After a silence, broken only by our horses treading the moist earth: “I have been starving for this companionship.... I was parched!... Cousin, have you let me drink too deeply? Have you been too kind? Why am I in this new terror lest you—lest you tire of me and my silly speech? Oh, I know my thoughts have been too long pent! I could talk to you forever! I could ride with you till I died! I am like a caged thing loosed, I tell you—for I may tell you, may I not, cousin?”
“Tell me all you think, Dorothy.”
“I could tell you all—everything! I never had a thought that I do not desire you to know, ... save one.... And that I do desire to tell you ... but cannot.... Cousin, why did you name your mare Isene?”
“An Indian girl in Florida bore that name; the Seminoles called her Issena.”

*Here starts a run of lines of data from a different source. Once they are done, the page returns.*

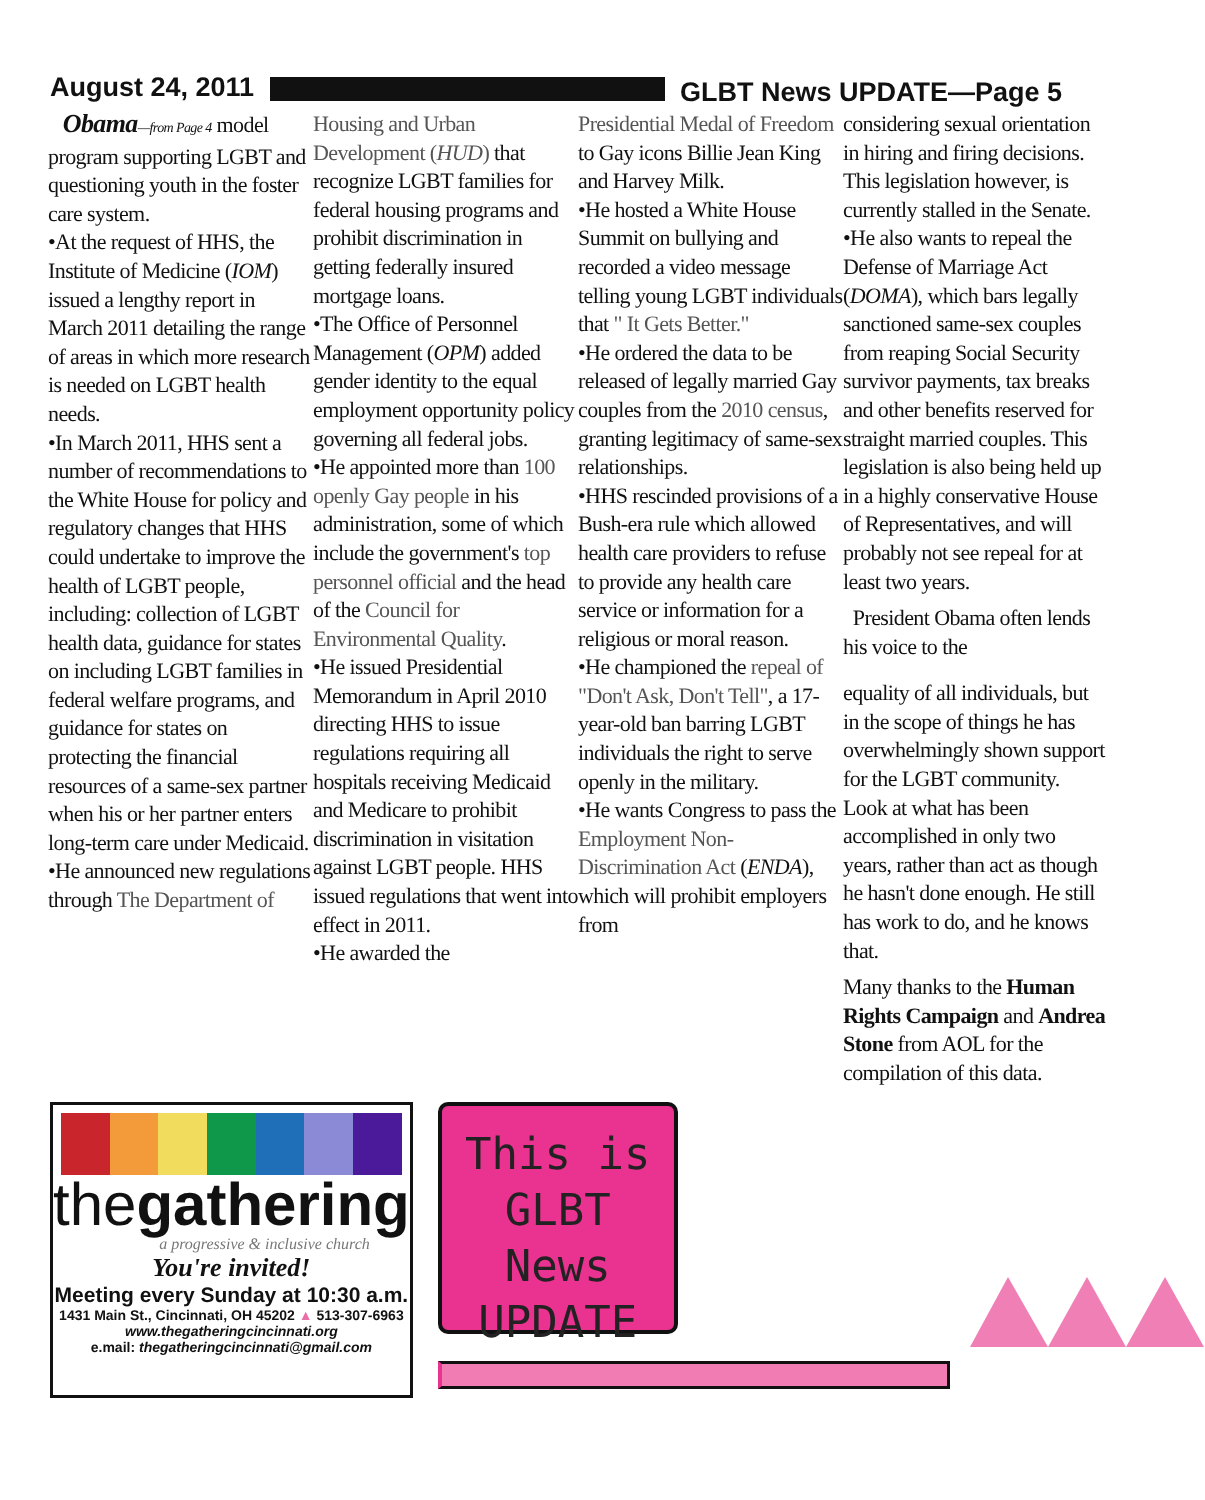August 24, 2011 GLBT News UPDATE—Page 5
Obama—from Page 4 model program supporting LGBT and questioning youth in the foster care system.
•At the request of HHS, the Institute of Medicine (IOM) issued a lengthy report in March 2011 detailing the range of areas in which more research is needed on LGBT health needs.
•In March 2011, HHS sent a number of recommendations to the White House for policy and regulatory changes that HHS could undertake to improve the health of LGBT people, including: collection of LGBT health data, guidance for states on including LGBT families in federal welfare programs, and guidance for states on protecting the financial resources of a same-sex partner when his or her partner enters long-term care under Medicaid.
•He announced new regulations through The Department of
Housing and Urban Development (HUD) that recognize LGBT families for federal housing programs and prohibit discrimination in getting federally insured mortgage loans.
•The Office of Personnel Management (OPM) added gender identity to the equal employment opportunity policy governing all federal jobs.
•He appointed more than 100 openly Gay people in his administration, some of which include the government's top personnel official and the head of the Council for Environmental Quality.
•He issued Presidential Memorandum in April 2010 directing HHS to issue regulations requiring all hospitals receiving Medicaid and Medicare to prohibit discrimination in visitation against LGBT people. HHS issued regulations that went into effect in 2011.
•He awarded the
Presidential Medal of Freedom to Gay icons Billie Jean King and Harvey Milk.
•He hosted a White House Summit on bullying and recorded a video message telling young LGBT individuals that " It Gets Better."
•He ordered the data to be released of legally married Gay couples from the 2010 census, granting legitimacy of same-sex relationships.
•HHS rescinded provisions of a Bush-era rule which allowed health care providers to refuse to provide any health care service or information for a religious or moral reason.
•He championed the repeal of "Don't Ask, Don't Tell", a 17-year-old ban barring LGBT individuals the right to serve openly in the military.
•He wants Congress to pass the Employment Non-Discrimination Act (ENDA), which will prohibit employers from
considering sexual orientation in hiring and firing decisions. This legislation however, is currently stalled in the Senate.
•He also wants to repeal the Defense of Marriage Act (DOMA), which bars legally sanctioned same-sex couples from reaping Social Security survivor payments, tax breaks and other benefits reserved for straight married couples. This legislation is also being held up in a highly conservative House of Representatives, and will probably not see repeal for at least two years.
President Obama often lends his voice to the
equality of all individuals, but in the scope of things he has overwhelmingly shown support for the LGBT community. Look at what has been accomplished in only two years, rather than act as though he hasn't done enough. He still has work to do, and he knows that.
Many thanks to the Human Rights Campaign and Andrea Stone from AOL for the compilation of this data.
thegathering
a progressive & inclusive church
You're invited!
Meeting every Sunday at 10:30 a.m.
1431 Main St., Cincinnati, OH 45202 ▲ 513-307-6963
www.thegatheringcincinnati.org
e.mail: thegatheringcincinnati@gmail.com
This is GLBT News UPDATE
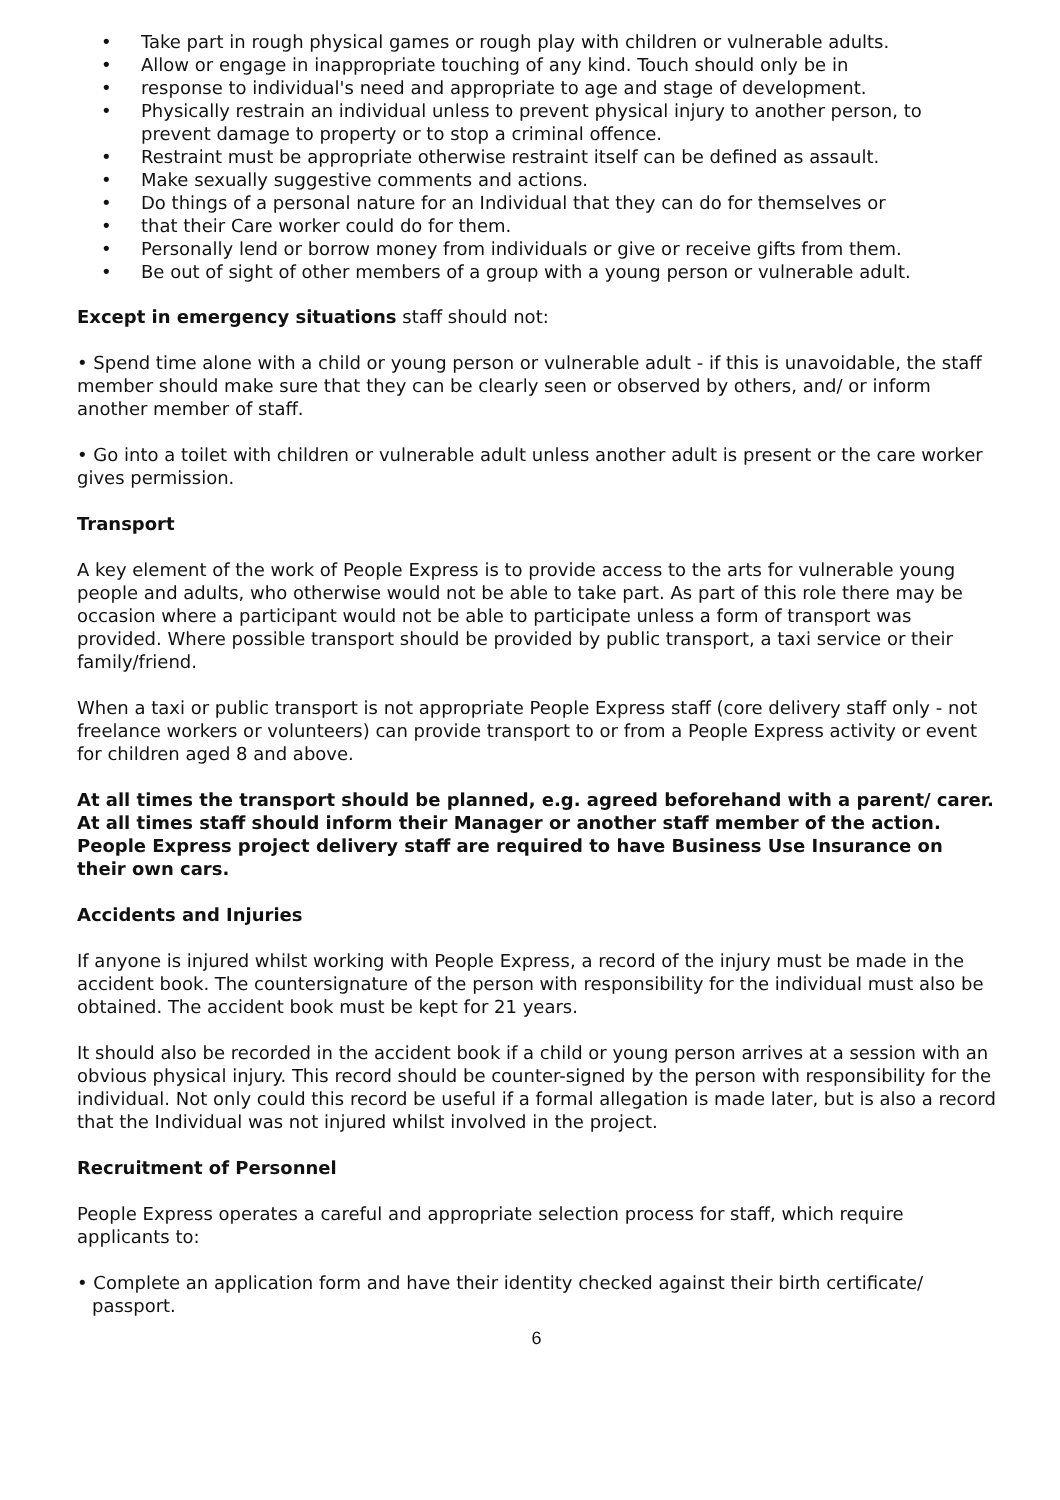• Take part in rough physical games or rough play with children or vulnerable adults.
• Allow or engage in inappropriate touching of any kind. Touch should only be in
• response to individual's need and appropriate to age and stage of development.
• Physically restrain an individual unless to prevent physical injury to another person, to prevent damage to property or to stop a criminal offence.
• Restraint must be appropriate otherwise restraint itself can be defined as assault.
• Make sexually suggestive comments and actions.
• Do things of a personal nature for an Individual that they can do for themselves or
• that their Care worker could do for them.
• Personally lend or borrow money from individuals or give or receive gifts from them.
• Be out of sight of other members of a group with a young person or vulnerable adult.
Except in emergency situations staff should not:
• Spend time alone with a child or young person or vulnerable adult - if this is unavoidable, the staff member should make sure that they can be clearly seen or observed by others, and/ or inform another member of staff.
• Go into a toilet with children or vulnerable adult unless another adult is present or the care worker gives permission.
Transport
A key element of the work of People Express is to provide access to the arts for vulnerable young people and adults, who otherwise would not be able to take part. As part of this role there may be occasion where a participant would not be able to participate unless a form of transport was provided. Where possible transport should be provided by public transport, a taxi service or their family/friend.
When a taxi or public transport is not appropriate People Express staff (core delivery staff only - not freelance workers or volunteers) can provide transport to or from a People Express activity or event for children aged 8 and above.
At all times the transport should be planned, e.g. agreed beforehand with a parent/ carer. At all times staff should inform their Manager or another staff member of the action. People Express project delivery staff are required to have Business Use Insurance on their own cars.
Accidents and Injuries
If anyone is injured whilst working with People Express, a record of the injury must be made in the accident book. The countersignature of the person with responsibility for the individual must also be obtained. The accident book must be kept for 21 years.
It should also be recorded in the accident book if a child or young person arrives at a session with an obvious physical injury. This record should be counter-signed by the person with responsibility for the individual. Not only could this record be useful if a formal allegation is made later, but is also a record that the Individual was not injured whilst involved in the project.
Recruitment of Personnel
People Express operates a careful and appropriate selection process for staff, which require applicants to:
• Complete an application form and have their identity checked against their birth certificate/ passport.
6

“And so you named your mare from her?”
“Yes.”
“Was she your friend—that you named your mare from her?”
“She lived a century ago—a princess. She wedded with a Huguenot.”
“Oh,” said Dorothy, “I thought she was perhaps your sweetheart.”
“I have none.”
“You never had one?”
“No.”
“Why?”
I turned in my saddle.
“Why have you never had a gallant?”
“Oh, that is not the same. Men fall in love—or protest as much. And at wine they boast of their good fortunes, swearing each that his mistress is the fairest, and bragging till I yawn to listen.... And yet you say you never had a sweetheart?”
“Neither titled nor untitled, cousin. And, if I had, at home we never speak of it, deeming it a breach of honor.”
“Why?”
“For shame, I suppose.”
“Is it shameless to speak as I do?” she asked.
“Not to me, Dorothy. I wish you might be spared all that unlicensed gossip that you hear at table—not that it could harm such innocence as yours! For, on my honor, I never knew a woman such as you, nor a maid so nobly fashioned!”
I stopped, meeting her wide eyes.
“Say it,” she murmured. “It is happiness to hear you.”
“Then hear me,” I said, slowly. “Loyalty, devotion, tenderness, all are your due; not alone for the fair body that holds your soul imprisoned, but for the pure tenant that dwells in it so sweetly behind the blue windows of your eyes! Dorothy! Dorothy! Have I said too much? Yet I beg that you remember it, lest you forget me when I have gone from you.... And say to Sir George that I said it.... Tell him after you are wedded, and say that all men envy him, yet wish him well. For the day he weds he weds the noblest woman in all the confines of this earth!”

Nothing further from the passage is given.